In Figure 1. an untrusted client, or `Userspace` in Operating Systems terms, creates a program in the front-end language of her choice, (like C/C++/Rust/Lua), and compiles it with LLVM to the Solana Bytecode object. This object file is a standard ELF. We use the section headers in the ELF format to annotate memory in the object such that the Kernel aka the Solana blockchain, can safely and efficiently load it for execution.
The computationally expensive work of converting frontend languages into programs is done locally by the client. The output is a ELF with specific section headers and with a bytecode as its target that is designed for quick verification and conversion to the local machine instruction set that Solana is running on.
## Solana Bytecode
Our bytecode is based on Berkley Packet Filter. The requirements for BPF overlap almost exactly with the requirements we have
1. Deterministic amount of time to execute the code
2. Bytecode that is portable between machine instruction sets
3. Verified memory accesses
4. Fast to load the object, verify the bytecode and JIT to local machine instruction set
For 1, we can unroll the loops, and for any jumps back we can guard them with a check against the number of instruction that have been executed at this point. If the limit is reached, the program yields. This involves saving the stack and current instruction index to the RW segment of the elf.
For 2, the BPF bytecode already easily maps to x86–64, arm64 and other instruction sets.
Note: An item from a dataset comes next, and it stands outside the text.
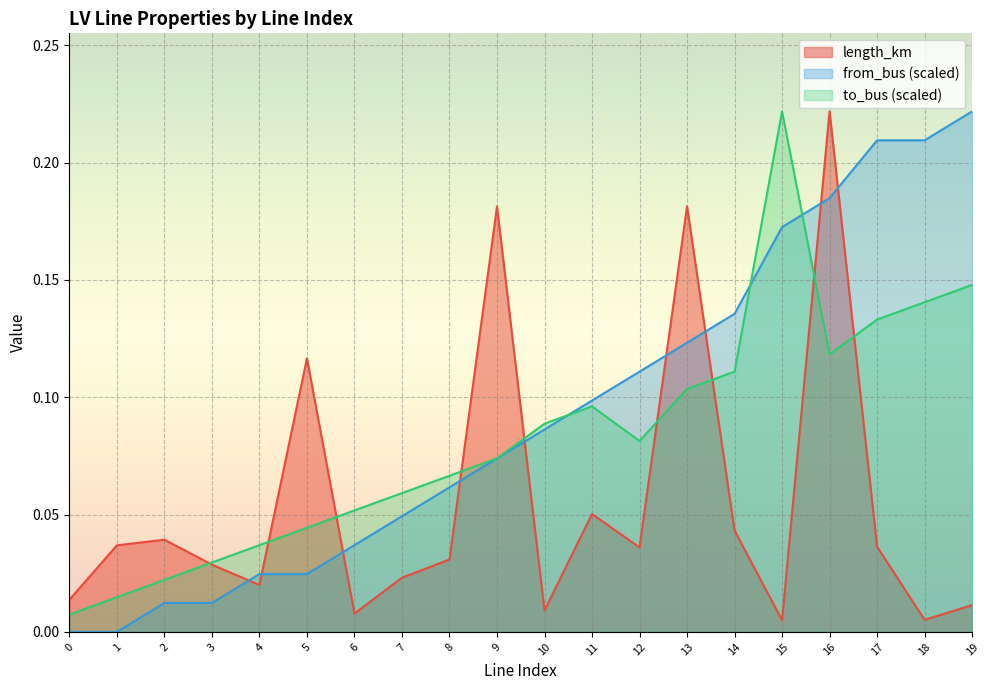

What is the greatest value displayed?

0.2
For 3, every load and store that is PC relative can be checked to be within the ELF. Dynamic load and stores can dynamically guard against load and stores to dynamic memory.
For 4, Statically linked elf with just a signle R/RX/RW segments. Effectively we are linking with `-static --nostd -target bpf` and a linker script to collect everything into a single spot. The R segment is for read only instance data that is populated by the loader.
## Loader
The loader is our first smart contract. The job of this contract is to load the actual program with its own instance data.
To parallelize smart contract execution we plan on breaking up contracts into distinct sections, Map/Collect/Reduce/Finalize. These distinct sections are the interface between the ELF and the Kernel that is executing it. Memory is loaded into the symbols defined in these sections, and relevant constants are set.
The contract's object file implements a map function and lays out memory that is allocated per transaction. It then yields itself to a collect call that is schedule to run sometime later.
finalize is then called when some final condition occurs. This could be when the time expires on the contract, or from a direct call to finalize itself, such as yield(finalize).
```
void finalize() {
int i;
uint64_t total = 0;
uint8_t max = 0;
uint32_t num = used/sizeof(struct Vote);
//scan all the votes and find out which uint8_t is the favorite
for(i = 0; i <num;++i){
struct Vote *v = &totals[i];
votes[v->favorite] += v->amount;
if votes[max] <votes[v->favorite] {
max = v->favorite
}
total += v->amount;
}
for(i = 0; i <num;++i){
struct Vote *v = &totals[i];
if v->favorite == max {
payout(v->from, total * v->amount / votes[max]);
}
}
}
```
## Notes
1. There is no dynamic memory allocation.
2. You need to derive the maximum amount of memory you need based on the number of user inputs flowing through the contract.
3. You need to tell the engine how much you are actually using so it saves that amount as persistent.
4. Loops need to be unrolled, and the contract will need to yield back to itself with the loop context saved. This means the stack for each function is something we load/store just like any other memory defined in the ELF
Other information about the kernel (current hash, contract address and balance, etc…) can be mapped into the elf as well.
5. We can map more complex data structured as well, like maps and hashtables, lists etc…
6. We can map instance configurable data as another section. So contracts can configure and create themselves.